As for Artiles, the public corruption task force for the Miami-Dade State Attorney’s Office handled the search warrant that authorities executed at his Miami-area home on Wednesday — and the following day, he was placed under arrest. He seemingly turned himself in. Check out video of the raid, showing removal of evidence, below:

Late last year, the Miami Herald reported that Artiles “recruited” Alex Rodriguez for the Miami-area state Senate race, as summarized by the Tampa Bay Times. Alex Rodriguez had never run for office prior to his quiet participation in the Miami race, and he’d been a registered Republican before switching to no party affiliation for the race.

Issues surrounding Alex Rodriguez’s candidacy go on from there. Rodriguez “listed a Palmetto Bay house as his address on his sworn candidate oath, though he lived in a rented house in Boca Raton,” the Times explains, and he also “appeared to be struggling financially,” which raises questions about how he was able to afford the money required to run for office. According to campaign filings, Rodriguez never received campaign contributions and had no money in the bank — but somehow, he was able to pay the $1,187.88 qualifying fee required to appear on the ballot. He paid the fee with a City National Bank check, but his financial disclosure forms don’t reveal any accounts at the bank in his name!

As Juan Carlos Planas explains it, “At the heart of this is the misrepresentation of funds and the possibility of Alex Rodriguez being paid to run.” Although it’s unclear whether Artiles was the source of the money that Rodriguez used for his candidacy, questions remain, and the local state attorney’s office is clearly interested in answers. Personally, Artiles already has a scandal-filled history — he resigned from the state Senate in 2017 after calling two Black legislators a racist slur and hiring a Playboy model with no political background as a “consultant.”

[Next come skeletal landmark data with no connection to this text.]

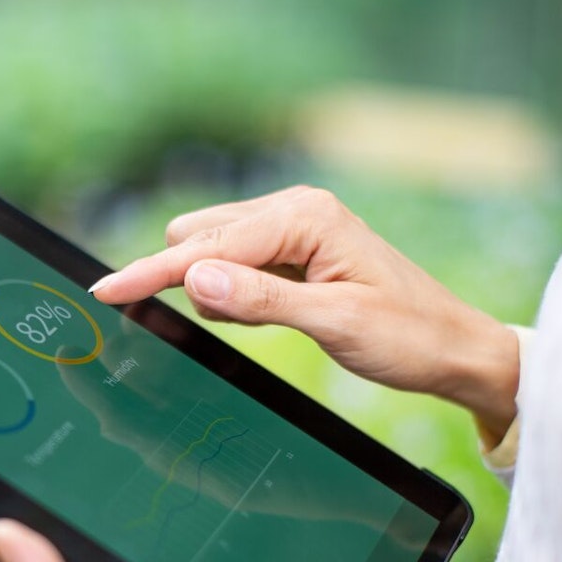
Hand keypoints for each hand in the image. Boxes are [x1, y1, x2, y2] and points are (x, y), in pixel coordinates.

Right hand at [89, 187, 519, 444]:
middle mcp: (298, 210)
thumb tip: (193, 278)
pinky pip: (238, 266)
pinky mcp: (298, 253)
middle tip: (209, 322)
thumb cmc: (407, 336)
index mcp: (307, 217)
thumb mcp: (333, 324)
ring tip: (264, 323)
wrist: (456, 350)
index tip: (105, 291)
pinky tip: (262, 313)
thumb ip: (260, 300)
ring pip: (215, 249)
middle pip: (202, 237)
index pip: (208, 245)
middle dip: (184, 279)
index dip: (152, 272)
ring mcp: (297, 229)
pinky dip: (232, 292)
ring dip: (213, 287)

UPDATE: According to Miami-Dade State Attorney Katherine Fernandez Rundle, Artiles paid Alex Rodriguez almost $45,000 in support of his sham candidacy. Artiles is now facing charges including “making or receiving two or more campaign contributions over or in excess of the limits; conspiracy to make or receive two or more campaign contributions over or in excess of the limits and false swearing in connection with voting or elections,” according to CNN.